[Opening Available records section]

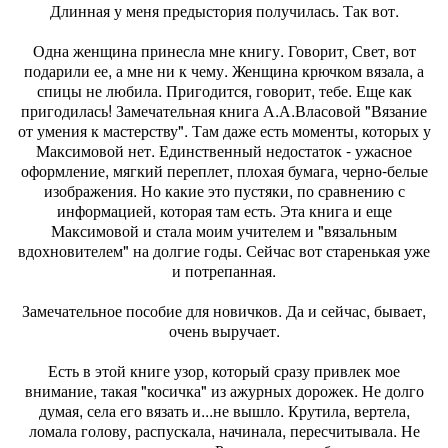
Длинная у меня предыстория получилась. Так вот.
Одна женщина принесла мне книгу. Говорит, Свет, вот
подарили ее, а мне ни к чему. Женщина крючком вязала, а
спицы не любила. Пригодится, говорит, тебе. Еще как
пригодилась! Замечательная книга А.А.Власовой "Вязание
от умения к мастерству". Там даже есть моменты, которых у
Максимовой нет. Единственный недостаток - ужасное
оформление, мягкий переплет, плохая бумага, черно-белые
изображения. Но какие это пустяки, по сравнению с
информацией, которая там есть. Эта книга и еще
Максимовой и стала моим учителем и "вязальным
вдохновителем" на долгие годы. Сейчас вот старенькая уже
и потрепанная.
Замечательное пособие для новичков. Да и сейчас, бывает,
очень выручает.
Есть в этой книге узор, который сразу привлек мое
внимание, такая "косичка" из ажурных дорожек. Не долго
думая, села его вязать и...не вышло. Крутила, вертела,
ломала голову, распускала, начинала, пересчитывала. Не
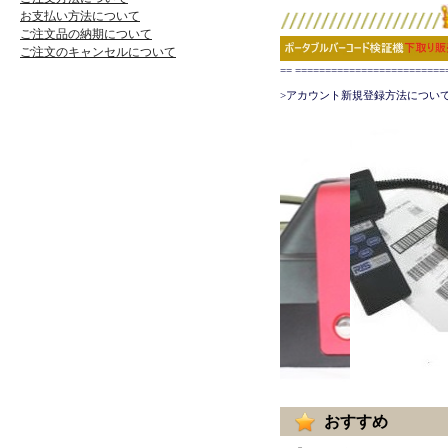
お支払い方法について
ご注文品の納期について
ご注文のキャンセルについて
== ======================
>アカウント新規登録方法について
おすすめ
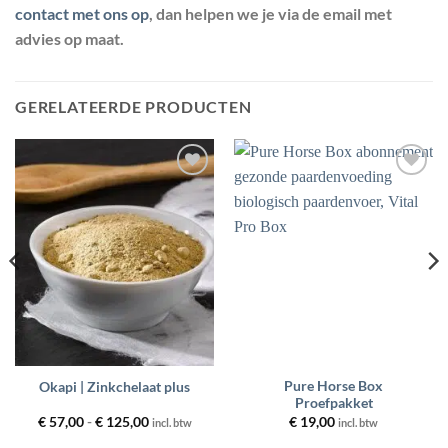
contact met ons op
, dan helpen we je via de email met
advies op maat.
GERELATEERDE PRODUCTEN
Toevoegen
Toevoegen
aan
aan
wenslijst
wenslijst
Pure Horse Box
Okapi | Zinkchelaat plus
Proefpakket
Prijsklasse:
€
57,00
-
€
125,00
€
19,00
incl. btw
incl. btw
€ 57,00
tot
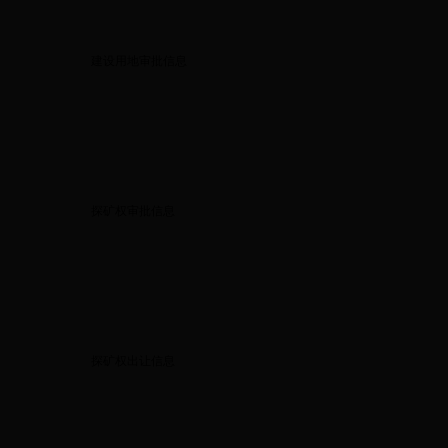
建设用地审批信息
探矿权审批信息
探矿权出让信息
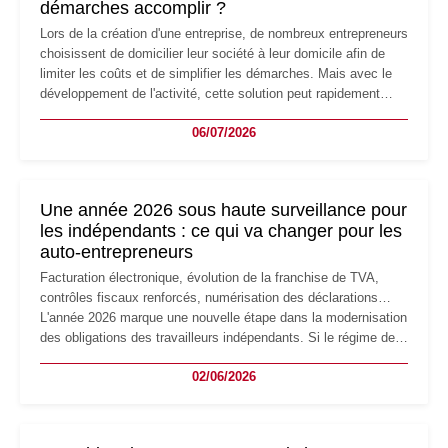
démarches accomplir ?
Lors de la création d'une entreprise, de nombreux entrepreneurs
choisissent de domicilier leur société à leur domicile afin de
limiter les coûts et de simplifier les démarches. Mais avec le
développement de l'activité, cette solution peut rapidement
devenir inadaptée. Déménagement dans des locaux
06/07/2026
professionnels, recrutement, image de marque… Le
changement d'adresse du siège social répond souvent à une
nouvelle étape de la vie de l'entreprise et implique plusieurs
formalités obligatoires.
Une année 2026 sous haute surveillance pour
les indépendants : ce qui va changer pour les
auto-entrepreneurs
Facturation électronique, évolution de la franchise de TVA,
contrôles fiscaux renforcés, numérisation des déclarations…
L'année 2026 marque une nouvelle étape dans la modernisation
des obligations des travailleurs indépendants. Si le régime de
la micro-entreprise conserve sa simplicité et son attractivité,
02/06/2026
les auto-entrepreneurs devront s'adapter à un environnement
réglementaire plus exigeant. Décryptage des principaux
changements et des précautions à prendre pour éviter les
mauvaises surprises.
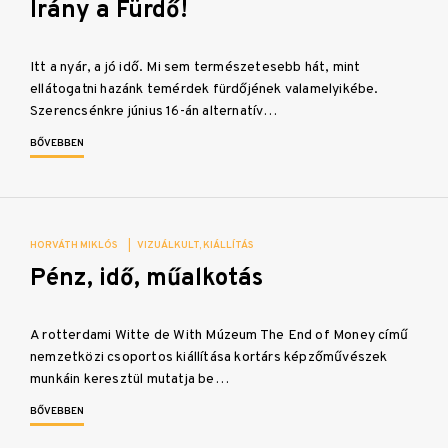
Irány a Fürdő!
Itt a nyár, a jó idő. Mi sem természetesebb hát, mint
ellátogatni hazánk temérdek fürdőjének valamelyikébe.
Szerencsénkre június 16-án alternatív…
BŐVEBBEN
HORVÁTH MIKLÓS
|
VIZUÁLKULT
KIÁLLÍTÁS
Pénz, idő, műalkotás
A rotterdami Witte de With Múzeum The End of Money című
nemzetközi csoportos kiállítása kortárs képzőművészek
munkáin keresztül mutatja be…
BŐVEBBEN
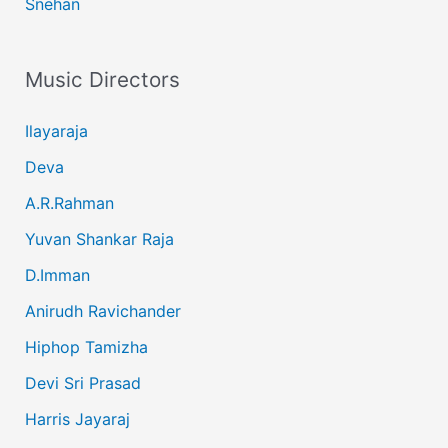
Snehan
Music Directors
Ilayaraja
Deva
A.R.Rahman
Yuvan Shankar Raja
D.Imman
Anirudh Ravichander
Hiphop Tamizha
Devi Sri Prasad
Harris Jayaraj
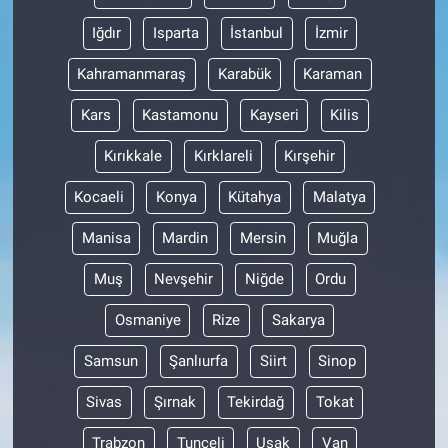
Iğdır
Isparta
İstanbul
İzmir
Kahramanmaraş
Karabük
Karaman
Kars
Kastamonu
Kayseri
Kilis
Kırıkkale
Kırklareli
Kırşehir
Kocaeli
Konya
Kütahya
Malatya
Manisa
Mardin
Mersin
Muğla
Muş
Nevşehir
Niğde
Ordu
Osmaniye
Rize
Sakarya
Samsun
Şanlıurfa
Siirt
Sinop
Sivas
Şırnak
Tekirdağ
Tokat
Trabzon
Tunceli
Uşak
Van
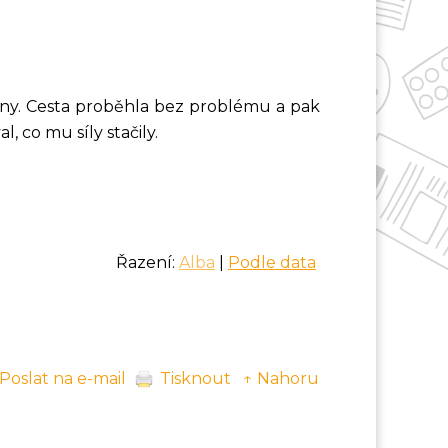
rény. Cesta proběhla bez problému a pak
l, co mu síly stačily.
Řazení:
Alba
|
Podle data
Poslat na e-mail
Tisknout
↑ Nahoru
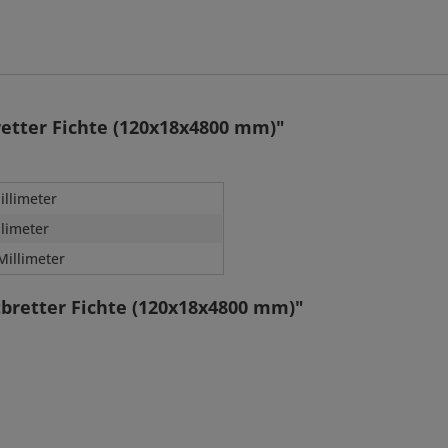
etter Fichte (120x18x4800 mm)"
illimeter
llimeter
Millimeter
bretter Fichte (120x18x4800 mm)"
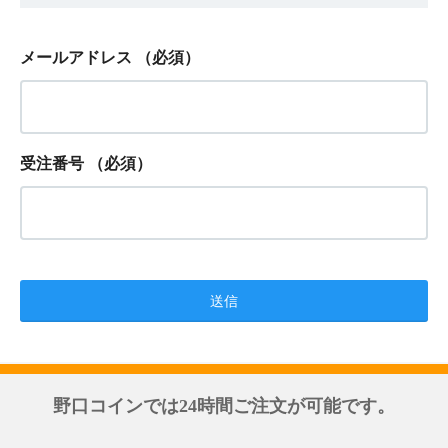
メールアドレス
（必須）
受注番号
（必須）
野口コインでは24時間ご注文が可能です。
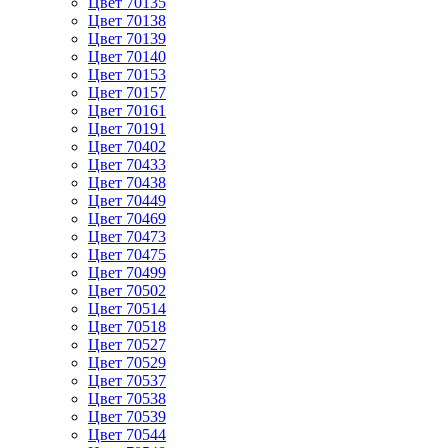
Цвет 70135
Цвет 70138
Цвет 70139
Цвет 70140
Цвет 70153
Цвет 70157
Цвет 70161
Цвет 70191
Цвет 70402
Цвет 70433
Цвет 70438
Цвет 70449
Цвет 70469
Цвет 70473
Цвет 70475
Цвет 70499
Цвет 70502
Цвет 70514
Цвет 70518
Цвет 70527
Цвет 70529
Цвет 70537
Цвет 70538
Цвет 70539
Цвет 70544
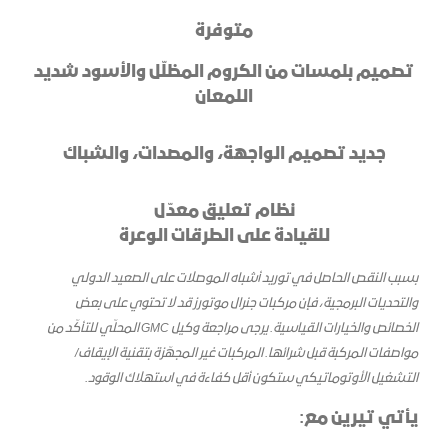
متوفرة
تصميم بلمسات من الكروم المظلّل والأسود شديد
اللمعان
جديد تصميم الواجهة، والمصدات، والشباك
نظام تعليق معدّل
للقيادة على الطرقات الوعرة
بسبب النقص الحاصل في توريد أشباه الموصلات على الصعيد الدولي
والتحديات البرمجية، فإن مركبات جنرال موتورز قد لا تحتوي على بعض
الخصائص والخيارات القياسية. يرجى مراجعة وكيل GMC المحلّي للتأكّد من
مواصفات المركبة قبل شرائها. المركبات غير المجهّزة بتقنية الإيقاف/
التشغيل الأوتوماتيكي ستكون أقل كفاءة في استهلاك الوقود.
يأتي تيرين مع:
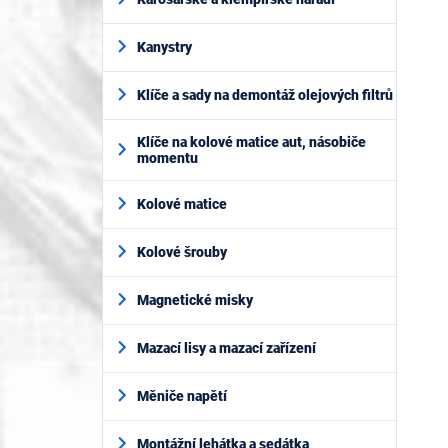
Kanystry
Klíče a sady na demontáž olejových filtrů
Klíče na kolové matice aut, násobiče
momentu
Kolové matice
Kolové šrouby
Magnetické misky
Mazací lisy a mazací zařízení
Měniče napětí
Montážní lehátka a sedátka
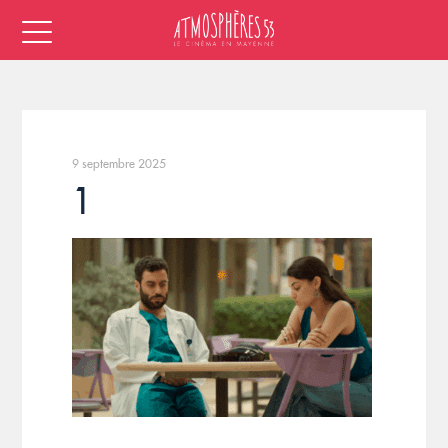
9 septembre 2025
1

[Closing Available records section]

* [What you are asked to do]:
Verbatim output of the entries is required, with each image left out.

* [Response for this exercise]:
Длинная у меня предыстория получилась. Так вот.
Одна женщина принесла мне книгу. Говорит, Свет, вот
подарили ее, а мне ни к чему. Женщина крючком вязала, а
спицы не любила. Пригодится, говорит, тебе. Еще как
пригодилась! Замечательная книга А.А.Власовой "Вязание
от умения к мастерству". Там даже есть моменты, которых у
Максимовой нет. Единственный недостаток - ужасное
оформление, мягкий переплет, плохая бумага, черно-белые
изображения. Но какие это пустяки, по сравнению с
информацией, которая там есть. Эта книга и еще
Максимовой и стала моим учителем и "вязальным
вдохновителем" на долгие годы. Сейчас вот старенькая уже
и потрепанная.
Замечательное пособие для новичков. Да и сейчас, бывает,
очень выручает.
Есть в этой книге узор, который сразу привлек мое
внимание, такая "косичка" из ажурных дорожек. Не долго
думая, села его вязать и...не вышло. Крутила, вертела,
ломала голову, распускала, начинала, пересчитывала. Не
お支払い方法について
ご注文品の納期について
ご注文のキャンセルについて
== ======================
>アカウント新規登録方法について
おすすめ
contact met ons op
, dan helpen we je via de email met
advies op maat.
GERELATEERDE PRODUCTEN
Toevoegen
Toevoegen
aan
aan
wenslijst
wenslijst
Pure Horse Box
Okapi | Zinkchelaat plus
Proefpakket
Prijsklasse:
€
57,00
-
€
125,00
€
19,00
incl. btw
incl. btw
€ 57,00
tot
建设用地审批信息
探矿权审批信息
探矿权出让信息
démarches accomplir ?
Lors de la création d'une entreprise, de nombreux entrepreneurs
choisissent de domicilier leur société à leur domicile afin de
limiter les coûts et de simplifier les démarches. Mais avec le
développement de l'activité, cette solution peut rapidement
devenir inadaptée. Déménagement dans des locaux
06/07/2026
professionnels, recrutement, image de marque… Le
changement d'adresse du siège social répond souvent à une
nouvelle étape de la vie de l'entreprise et implique plusieurs
formalités obligatoires.
Une année 2026 sous haute surveillance pour
les indépendants : ce qui va changer pour les
auto-entrepreneurs
Facturation électronique, évolution de la franchise de TVA,
contrôles fiscaux renforcés, numérisation des déclarations…
L'année 2026 marque une nouvelle étape dans la modernisation
des obligations des travailleurs indépendants. Si le régime de
la micro-entreprise conserve sa simplicité et son attractivité,
02/06/2026
les auto-entrepreneurs devront s'adapter à un environnement
réglementaire plus exigeant. Décryptage des principaux
changements et des précautions à prendre pour éviter les
mauvaises surprises.
Irány a Fürdő!
Itt a nyár, a jó idő. Mi sem természetesebb hát, mint
ellátogatni hazánk temérdek fürdőjének valamelyikébe.
Szerencsénkre június 16-án alternatív…
BŐVEBBEN
HORVÁTH MIKLÓS
|
VIZUÁLKULT
KIÁLLÍTÁS
Pénz, idő, műalkotás
A rotterdami Witte de With Múzeum The End of Money című
nemzetközi csoportos kiállítása kortárs képzőművészek
munkáin keresztül mutatja be…
BŐVEBBEN
Snehan
Music Directors
Ilayaraja
Deva
A.R.Rahman
Yuvan Shankar Raja
D.Imman
Anirudh Ravichander
Hiphop Tamizha
Devi Sri Prasad
Harris Jayaraj
Iğdır
Isparta
İstanbul
İzmir
Kahramanmaraş
Karabük
Karaman
Kars
Kastamonu
Kayseri
Kilis
Kırıkkale
Kırklareli
Kırşehir
Kocaeli
Konya
Kütahya
Malatya
Manisa
Mardin
Mersin
Muğla
Muş
Nevşehir
Niğde
Ordu
Osmaniye
Rize
Sakarya
Samsun
Şanlıurfa
Siirt
Sinop
Sivas
Şırnak
Tekirdağ
Tokat
Trabzon
Tunceli
Uşak
Van
rény. Cesta proběhla bez problému a pak
l, co mu síly stačily.
Řazení:
Alba
|
Podle data
Poslat na e-mail
Tisknout
↑ Nahoru
etter Fichte (120x18x4800 mm)"
illimeter
llimeter
Millimeter
bretter Fichte (120x18x4800 mm)"
メールアドレス
（必須）
受注番号
（必須）
野口コインでは24時間ご注文が可能です。
Цвет 70135
Цвет 70138
Цвет 70139
Цвет 70140
Цвет 70153
Цвет 70157
Цвет 70161
Цвет 70191
Цвет 70402
Цвет 70433
Цвет 70438
Цвет 70449
Цвет 70469
Цвет 70473
Цвет 70475
Цвет 70499
Цвет 70502
Цвет 70514
Цвет 70518
Цвет 70527
Цвет 70529
Цвет 70537
Цвет 70538
Цвет 70539
Цвет 70544
متوفرة
تصميم بلمسات من الكروم المظلّل والأسود شديد
اللمعان
جديد تصميم الواجهة، والمصدات، والشباك
نظام تعليق معدّل
للقيادة على الطرقات الوعرة
بسبب النقص الحاصل في توريد أشباه الموصلات على الصعيد الدولي
والتحديات البرمجية، فإن مركبات جنرال موتورز قد لا تحتوي على بعض
الخصائص والخيارات القياسية. يرجى مراجعة وكيل GMC المحلّي للتأكّد من
مواصفات المركبة قبل شرائها. المركبات غير المجهّزة بتقنية الإيقاف/
التشغيل الأوتوماتيكي ستكون أقل كفاءة في استهلاك الوقود.
يأتي تيرين مع:
Kanystry
Klíče a sady na demontáž olejových filtrů
Klíče na kolové matice aut, násobiče
momentu
Kolové matice
Kolové šrouby
Magnetické misky
Mazací lisy a mazací zařízení
Měniče napětí
Montážní lehátka a sedátka
9 septembre 2025
1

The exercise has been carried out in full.